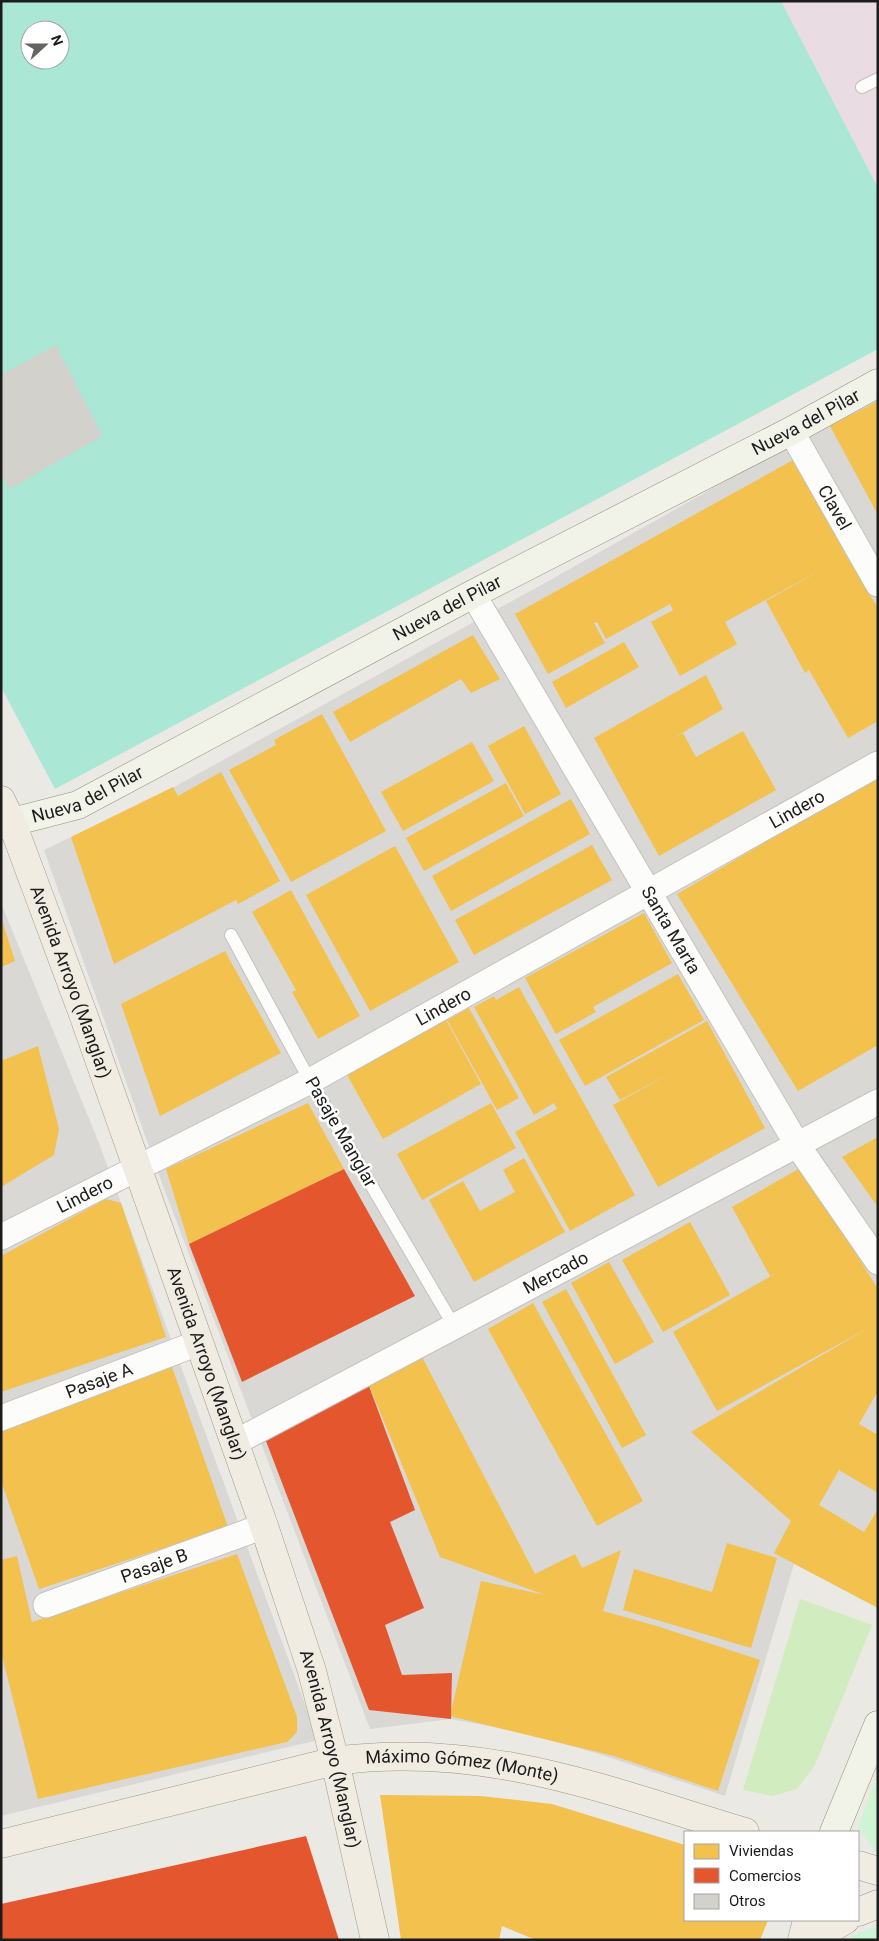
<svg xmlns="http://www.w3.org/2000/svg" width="879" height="1941" font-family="Roboto,sans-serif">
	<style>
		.residential { fill: #d9d8d5 }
		.industrial { fill: #e9dce2 }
		.grass { fill: #d1ecbe }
		.park { fill: #cdf5d3 }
		.pitch { fill: #aae7d5; fill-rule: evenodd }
		.homes { fill: #f2c14e }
		.shops { fill: #e4572e }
		.building { fill: #d3d1cc }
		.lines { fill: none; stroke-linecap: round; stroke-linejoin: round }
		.lane-casing { stroke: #c3c2c0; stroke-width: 14 }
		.street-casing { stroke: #c3c2c0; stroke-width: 27 }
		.secondary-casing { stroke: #90947c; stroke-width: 29 }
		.primary-casing { stroke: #a09981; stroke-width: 29 }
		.lane { stroke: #fcfcfb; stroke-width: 12 }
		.street { stroke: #fcfcfb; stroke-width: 25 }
		.secondary { stroke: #f1f2e8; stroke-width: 28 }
		.primary { stroke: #f0ece2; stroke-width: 28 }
		.labels { text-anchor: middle; stroke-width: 5; stroke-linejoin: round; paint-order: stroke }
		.street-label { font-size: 18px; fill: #1c1c1c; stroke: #fff }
	</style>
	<rect width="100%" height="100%" fill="#eae9e4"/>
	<!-- residential -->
	<g class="residential">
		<polygon points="878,395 878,1608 794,1564 725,1796 596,1753 516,1731 451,1719 370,1729 163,1186 44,850 165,792 552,579"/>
		<polygon points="1,903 99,1143 318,1740 1,1816"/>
	</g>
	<!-- industrial -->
	<polygon class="industrial" points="781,1 878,1 878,188"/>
	<!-- grass -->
	<polygon class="grass" points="800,1599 872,1625 815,1765 797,1789 772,1796 743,1790"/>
	<!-- park -->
	<g class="park">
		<polygon points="877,1777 878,1777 878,1854 858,1828"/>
		<polygon points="878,1926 878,1940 848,1940 858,1933"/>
	</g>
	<!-- pitch -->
	<path class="pitch" d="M1,1H781L878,188V349L55,789L1,687ZM30,30H60V60H30Z"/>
	<!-- homes -->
	<g class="homes">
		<polygon points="878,401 878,515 830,426"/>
		<polygon points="795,459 847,557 878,608 878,721 848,738 809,670 805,673 766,601 830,565 725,622 737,644 680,676 651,622 673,610 670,604 606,639 597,622 594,623 605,643 548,674 515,614"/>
		<polygon points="473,635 500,679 471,693 461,679 350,742 333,712"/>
		<polygon points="624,642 639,667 566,708 552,682"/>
		<polygon points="706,675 723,709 670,740 683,733 696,757 743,731 776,790 659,856 594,738"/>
		<polygon points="322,714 386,831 291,882 229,770 276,745 274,740"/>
		<polygon points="524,726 561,794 525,814 488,746"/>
		<polygon points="472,742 494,781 403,831 381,792"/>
		<polygon points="221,772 280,881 238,904 236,900 114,964 71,837 173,787 178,796"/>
		<polygon points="878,776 878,1045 798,1091 677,894"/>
		<polygon points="506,783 524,816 424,871 406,838"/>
		<polygon points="571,799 590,834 451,911 432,876"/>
		<polygon points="592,845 612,880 474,955 455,920"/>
		<polygon points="395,846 459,962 370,1011 306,895"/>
		<polygon points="291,890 360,1016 318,1039 292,992 296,990 252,912"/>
		<polygon points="644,913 672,963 593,1007 596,1012 556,1034 525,978"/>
		<polygon points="1,917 15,961 1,967"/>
		<polygon points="225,951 281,1053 160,1116 121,1004"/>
		<polygon points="678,974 704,1020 585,1086 559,1040"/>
		<polygon points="519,987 635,1195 570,1231 515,1132 557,1109 554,1103 534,1115 474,1007 494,996 496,1000"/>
		<polygon points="469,1008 519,1098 497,1110 447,1020"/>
		<polygon points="446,1020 481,1084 383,1139 347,1075"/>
		<polygon points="707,1021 765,1128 658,1187 613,1105 675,1071 620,1100 606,1077"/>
		<polygon points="38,1046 59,1129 54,1155 1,1187 1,1061"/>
		<polygon points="308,1103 344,1169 189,1244 166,1169"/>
		<polygon points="491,1103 516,1148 422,1200 397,1154"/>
		<polygon points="878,1137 878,1207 842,1157"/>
		<polygon points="524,1158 565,1232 474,1282 429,1200 463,1181 480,1211 515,1192 503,1170"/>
		<polygon points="802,1167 878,1289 878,1391 859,1424 878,1435 878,1493 839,1470 819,1505 864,1532 878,1509 878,1608 774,1553 791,1521 691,1432 870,1327 717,1411 673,1332 783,1269 770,1276 732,1207"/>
		<polygon points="106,1199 121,1203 166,1337 1,1392 1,1256"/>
		<polygon points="690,1222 730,1295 663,1332 622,1260"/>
		<polygon points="609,1262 654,1342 615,1364 571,1283"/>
		<polygon points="566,1289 646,1435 622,1448 542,1302"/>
		<polygon points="533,1303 643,1501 597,1526 488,1329"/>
		<polygon points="419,1351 535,1574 575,1554 582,1568 621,1550 603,1611 657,1626 760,1660 718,1791 614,1756 450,1716 481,1581 545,1595 440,1557 366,1378"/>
		<polygon points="172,1367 228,1527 39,1589 1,1481 1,1432"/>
		<polygon points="727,1543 777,1558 751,1648 623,1610 634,1569 712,1592"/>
		<polygon points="237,1554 297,1717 297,1732 287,1742 38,1799 1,1652 1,1560 17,1556 32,1622"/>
		<polygon points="380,1795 481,1796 552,1804 685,1845 685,1920 768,1920 760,1940 536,1940 502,1926 499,1940 401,1940"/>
	</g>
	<!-- shops -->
	<g class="shops">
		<polygon points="344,1169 415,1296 242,1382 189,1244"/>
		<polygon points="366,1378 415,1510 390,1522 424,1608 385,1625 402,1675 452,1673 451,1719 369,1710 261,1428"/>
		<polygon points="306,1836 339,1940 1,1940 1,1904"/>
	</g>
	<!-- building -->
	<polygon class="building" points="56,345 102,436 9,489 1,474 1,375"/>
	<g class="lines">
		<defs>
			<g id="lane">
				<polyline points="862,87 878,79"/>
				<polyline points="231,935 310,1081 454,1326"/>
			</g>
			<g id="street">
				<path id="s1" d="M791,431L878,584"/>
				<path id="s2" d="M473,594L798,1146L878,1262"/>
				<path id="s3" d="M1,1237L310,1081L878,764"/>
				<path id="s4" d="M1,1418L198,1343"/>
				<path id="s5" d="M234,1443L878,1102"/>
				<path id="s6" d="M46,1605L264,1526"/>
			</g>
			<g id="secondary">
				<path id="s7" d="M1,825L78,805L473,594L791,431L878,383"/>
				<polyline points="834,1832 878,1725"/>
			</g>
			<g id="primary">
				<path id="s8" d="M1,800L12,823L83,1014L264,1526L312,1671L335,1761L375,1940"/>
				<path id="s9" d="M1,1844L335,1761C484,1741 605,1790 745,1832"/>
				<polyline points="858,1865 878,1871"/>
				<polyline points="858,1912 878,1904"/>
				<polyline points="802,1940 807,1920"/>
				<polyline points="818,1940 827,1931 845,1920"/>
			</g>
		</defs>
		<!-- lane casing -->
		<use href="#lane" class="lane-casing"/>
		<!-- street casing -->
		<use href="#street" class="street-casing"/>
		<!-- secondary casing -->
		<use href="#secondary" class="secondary-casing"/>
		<!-- primary casing -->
		<use href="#primary" class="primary-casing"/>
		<!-- lane -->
		<use href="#lane" class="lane"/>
		<!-- street -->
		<use href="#street" class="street"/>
		<!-- secondary -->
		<use href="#secondary" class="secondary"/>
		<!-- primary -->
		<use href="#primary" class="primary"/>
	</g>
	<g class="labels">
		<!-- street labels -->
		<g class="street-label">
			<text dy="6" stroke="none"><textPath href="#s7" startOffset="902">Nueva del Pilar</textPath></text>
			<text dy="6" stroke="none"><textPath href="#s1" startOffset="88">Clavel</textPath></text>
			<text dy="6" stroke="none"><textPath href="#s7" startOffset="498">Nueva del Pilar</textPath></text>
			<text dy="6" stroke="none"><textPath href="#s7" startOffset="92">Nueva del Pilar</textPath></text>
			<text dy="6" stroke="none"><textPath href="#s3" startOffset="904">Lindero</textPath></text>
			<text dy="6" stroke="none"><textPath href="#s2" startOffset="390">Santa Marta</textPath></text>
			<text dy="6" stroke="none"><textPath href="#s8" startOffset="195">Avenida Arroyo (Manglar)</textPath></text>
			<text dy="6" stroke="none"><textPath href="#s3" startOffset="499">Lindero</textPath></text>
			<text transform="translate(341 1132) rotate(60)" y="6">Pasaje Manglar</text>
			<text dy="6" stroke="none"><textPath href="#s3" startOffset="94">Lindero</textPath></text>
			<text dy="6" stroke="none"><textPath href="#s5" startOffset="364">Mercado</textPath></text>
			<text dy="6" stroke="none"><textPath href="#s8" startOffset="600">Avenida Arroyo (Manglar)</textPath></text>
			<text dy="6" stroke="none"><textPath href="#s4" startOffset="105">Pasaje A</textPath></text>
			<text dy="6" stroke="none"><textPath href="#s6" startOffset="115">Pasaje B</textPath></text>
			<text dy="6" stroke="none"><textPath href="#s8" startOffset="1005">Avenida Arroyo (Manglar)</textPath></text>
			<text dy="6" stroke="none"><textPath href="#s9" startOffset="472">Máximo Gómez (Monte)</textPath></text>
		</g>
	</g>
	<!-- border -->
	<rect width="879" height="1941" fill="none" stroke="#1c1c1c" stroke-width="5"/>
	<!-- legend -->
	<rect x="684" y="1831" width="175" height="90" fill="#ffffff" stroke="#a4a4a4"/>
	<rect x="694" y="1844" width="25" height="15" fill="#f2c14e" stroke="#a4a4a4"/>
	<text x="729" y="1856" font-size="15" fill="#1c1c1c">Viviendas</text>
	<rect x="694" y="1868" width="25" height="15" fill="#e4572e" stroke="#a4a4a4"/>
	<text x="729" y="1881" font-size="15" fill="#1c1c1c">Comercios</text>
	<rect x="694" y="1894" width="25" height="15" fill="#d3d1cc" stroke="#a4a4a4"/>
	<text x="729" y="1906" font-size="15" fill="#1c1c1c">Otros</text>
	<!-- north arrow -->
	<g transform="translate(45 45) rotate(69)"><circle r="24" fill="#ffffff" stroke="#a4a4a4"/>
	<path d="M0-4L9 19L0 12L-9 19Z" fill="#646462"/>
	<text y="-8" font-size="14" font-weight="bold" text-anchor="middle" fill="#1c1c1c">N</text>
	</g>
</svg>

######

- **WHAT IS REQUIRED**: Pull out each line of the records holding the string "lines".

- **TASK SOLUTION**:
		.lines { fill: none; stroke-linecap: round; stroke-linejoin: round }
	<g class="lines">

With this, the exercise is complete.